- [EXERCISE DESCRIPTION] If a line in the entries contains the word "basis", list it.

[Items from a data source]
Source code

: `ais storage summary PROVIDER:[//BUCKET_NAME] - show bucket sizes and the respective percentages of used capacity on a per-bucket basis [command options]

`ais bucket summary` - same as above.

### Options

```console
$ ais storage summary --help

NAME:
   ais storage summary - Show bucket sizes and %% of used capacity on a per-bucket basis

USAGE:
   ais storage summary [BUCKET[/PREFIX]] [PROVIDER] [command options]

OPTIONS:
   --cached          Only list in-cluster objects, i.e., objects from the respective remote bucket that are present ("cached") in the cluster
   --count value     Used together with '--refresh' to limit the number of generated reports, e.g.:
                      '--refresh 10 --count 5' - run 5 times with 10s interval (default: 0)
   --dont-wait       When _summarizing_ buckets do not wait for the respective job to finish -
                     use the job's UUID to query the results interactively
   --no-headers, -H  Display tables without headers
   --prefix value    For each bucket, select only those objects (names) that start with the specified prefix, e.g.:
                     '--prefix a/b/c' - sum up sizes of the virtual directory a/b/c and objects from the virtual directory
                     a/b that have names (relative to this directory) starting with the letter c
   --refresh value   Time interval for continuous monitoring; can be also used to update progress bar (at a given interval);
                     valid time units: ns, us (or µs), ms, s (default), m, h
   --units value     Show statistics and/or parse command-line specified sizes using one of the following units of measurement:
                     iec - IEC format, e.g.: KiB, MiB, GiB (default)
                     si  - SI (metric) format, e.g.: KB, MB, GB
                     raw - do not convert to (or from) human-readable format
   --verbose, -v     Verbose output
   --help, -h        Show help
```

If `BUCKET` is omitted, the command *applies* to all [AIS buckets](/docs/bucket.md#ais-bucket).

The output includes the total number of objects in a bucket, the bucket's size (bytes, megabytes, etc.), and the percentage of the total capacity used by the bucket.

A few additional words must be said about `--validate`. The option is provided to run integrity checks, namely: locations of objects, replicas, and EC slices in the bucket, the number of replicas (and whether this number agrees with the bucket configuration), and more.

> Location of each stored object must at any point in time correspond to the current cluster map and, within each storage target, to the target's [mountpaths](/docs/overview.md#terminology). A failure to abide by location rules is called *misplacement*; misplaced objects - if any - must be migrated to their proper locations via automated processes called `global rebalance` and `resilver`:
==
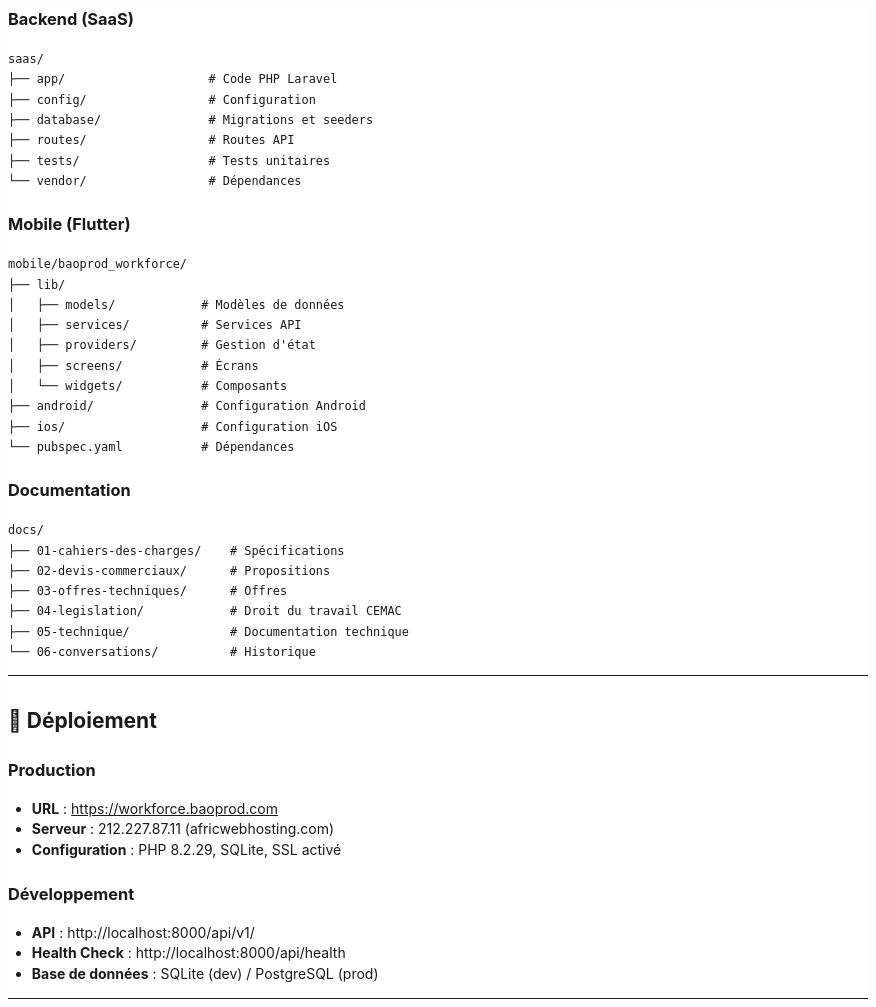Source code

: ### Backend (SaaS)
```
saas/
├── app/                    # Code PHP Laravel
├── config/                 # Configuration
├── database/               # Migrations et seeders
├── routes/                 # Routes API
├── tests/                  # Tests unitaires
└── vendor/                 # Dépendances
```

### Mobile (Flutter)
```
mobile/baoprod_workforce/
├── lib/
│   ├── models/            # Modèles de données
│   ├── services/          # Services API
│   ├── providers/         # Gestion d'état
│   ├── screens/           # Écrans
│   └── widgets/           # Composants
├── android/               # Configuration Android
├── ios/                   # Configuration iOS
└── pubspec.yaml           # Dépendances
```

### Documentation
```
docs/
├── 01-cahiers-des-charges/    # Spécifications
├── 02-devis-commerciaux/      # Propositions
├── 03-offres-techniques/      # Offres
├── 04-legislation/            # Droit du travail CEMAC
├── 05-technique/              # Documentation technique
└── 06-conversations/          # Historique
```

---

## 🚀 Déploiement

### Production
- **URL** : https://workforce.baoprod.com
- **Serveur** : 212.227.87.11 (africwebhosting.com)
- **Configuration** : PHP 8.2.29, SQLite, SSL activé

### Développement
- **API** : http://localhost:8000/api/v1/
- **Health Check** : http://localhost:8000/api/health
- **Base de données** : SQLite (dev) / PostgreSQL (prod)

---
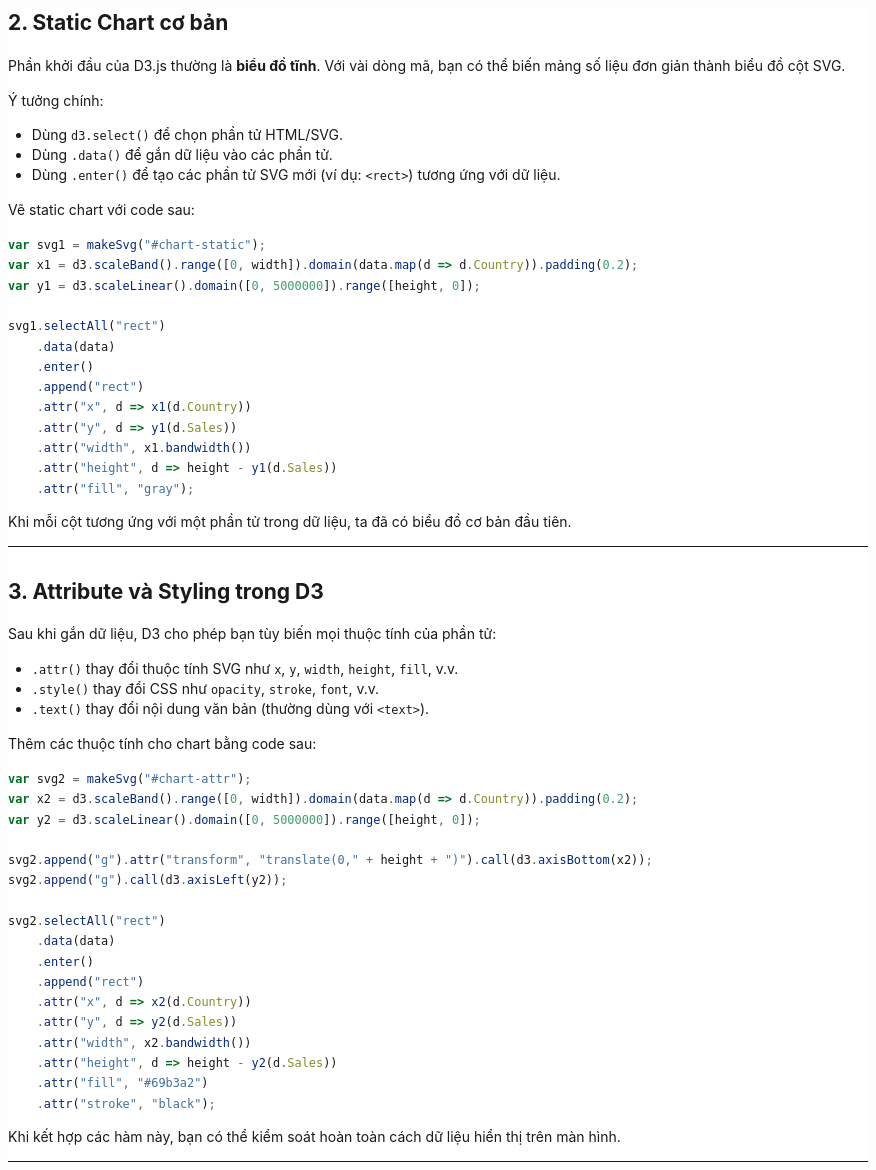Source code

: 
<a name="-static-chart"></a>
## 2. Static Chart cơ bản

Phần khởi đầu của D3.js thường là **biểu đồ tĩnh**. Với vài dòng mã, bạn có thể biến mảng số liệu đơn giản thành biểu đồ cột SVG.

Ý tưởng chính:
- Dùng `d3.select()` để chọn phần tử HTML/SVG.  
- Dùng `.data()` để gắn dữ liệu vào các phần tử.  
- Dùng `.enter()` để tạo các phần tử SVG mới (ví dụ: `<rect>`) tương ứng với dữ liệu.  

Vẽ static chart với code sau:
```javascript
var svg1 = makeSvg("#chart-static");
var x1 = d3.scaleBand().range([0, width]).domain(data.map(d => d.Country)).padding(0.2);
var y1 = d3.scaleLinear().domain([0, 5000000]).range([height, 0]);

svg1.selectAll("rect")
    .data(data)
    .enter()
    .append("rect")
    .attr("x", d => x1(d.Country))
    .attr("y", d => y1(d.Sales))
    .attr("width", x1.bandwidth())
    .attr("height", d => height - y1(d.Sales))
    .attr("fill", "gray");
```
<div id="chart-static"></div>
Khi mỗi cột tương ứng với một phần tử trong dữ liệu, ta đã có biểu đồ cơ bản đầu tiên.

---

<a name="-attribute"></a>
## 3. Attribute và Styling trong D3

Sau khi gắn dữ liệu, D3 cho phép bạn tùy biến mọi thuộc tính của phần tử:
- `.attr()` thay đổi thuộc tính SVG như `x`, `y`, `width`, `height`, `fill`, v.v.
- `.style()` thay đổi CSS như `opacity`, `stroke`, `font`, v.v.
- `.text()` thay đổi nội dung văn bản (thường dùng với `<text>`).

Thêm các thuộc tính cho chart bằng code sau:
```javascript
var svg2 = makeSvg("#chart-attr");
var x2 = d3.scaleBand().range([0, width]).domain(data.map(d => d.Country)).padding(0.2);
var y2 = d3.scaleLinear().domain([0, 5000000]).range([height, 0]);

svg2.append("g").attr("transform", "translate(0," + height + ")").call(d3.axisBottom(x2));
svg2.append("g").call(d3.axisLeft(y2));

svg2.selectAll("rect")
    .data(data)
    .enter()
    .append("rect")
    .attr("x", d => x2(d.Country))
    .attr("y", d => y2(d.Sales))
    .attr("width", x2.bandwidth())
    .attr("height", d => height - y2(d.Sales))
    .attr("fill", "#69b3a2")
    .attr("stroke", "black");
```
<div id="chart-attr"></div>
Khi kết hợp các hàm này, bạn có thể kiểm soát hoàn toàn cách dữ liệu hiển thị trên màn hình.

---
==
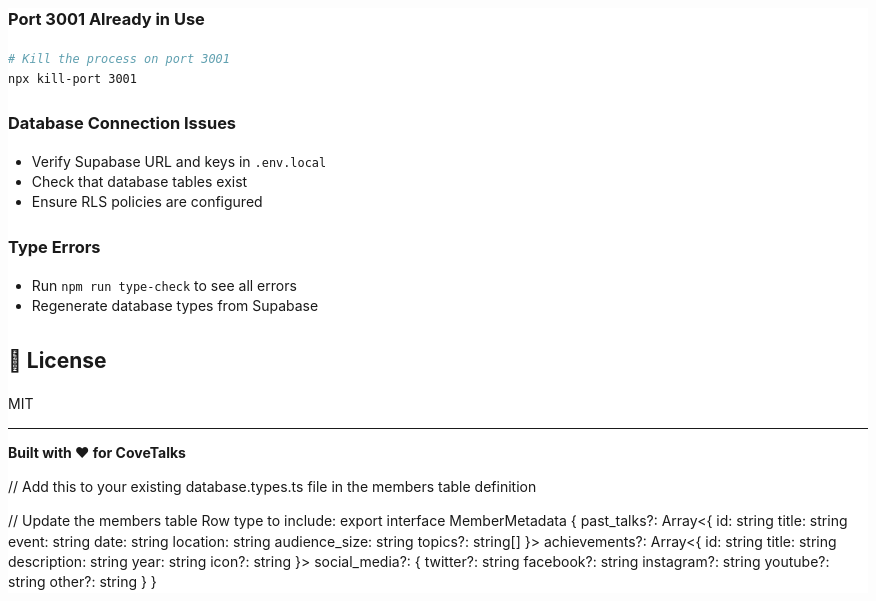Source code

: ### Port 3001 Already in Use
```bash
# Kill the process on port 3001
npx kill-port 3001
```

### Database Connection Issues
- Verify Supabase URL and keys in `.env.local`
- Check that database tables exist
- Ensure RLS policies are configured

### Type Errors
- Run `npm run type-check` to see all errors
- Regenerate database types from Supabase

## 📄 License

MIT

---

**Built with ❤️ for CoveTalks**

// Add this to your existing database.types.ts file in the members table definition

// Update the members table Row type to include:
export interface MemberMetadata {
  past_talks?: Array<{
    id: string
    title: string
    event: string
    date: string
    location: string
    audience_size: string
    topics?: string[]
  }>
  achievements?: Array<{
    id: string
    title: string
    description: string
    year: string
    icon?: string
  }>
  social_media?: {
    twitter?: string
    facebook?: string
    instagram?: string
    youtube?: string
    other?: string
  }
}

- [SOLUTION TO THE EXERCISE]
: `ais storage summary PROVIDER:[//BUCKET_NAME] - show bucket sizes and the respective percentages of used capacity on a per-bucket basis [command options]
   ais storage summary - Show bucket sizes and %% of used capacity on a per-bucket basis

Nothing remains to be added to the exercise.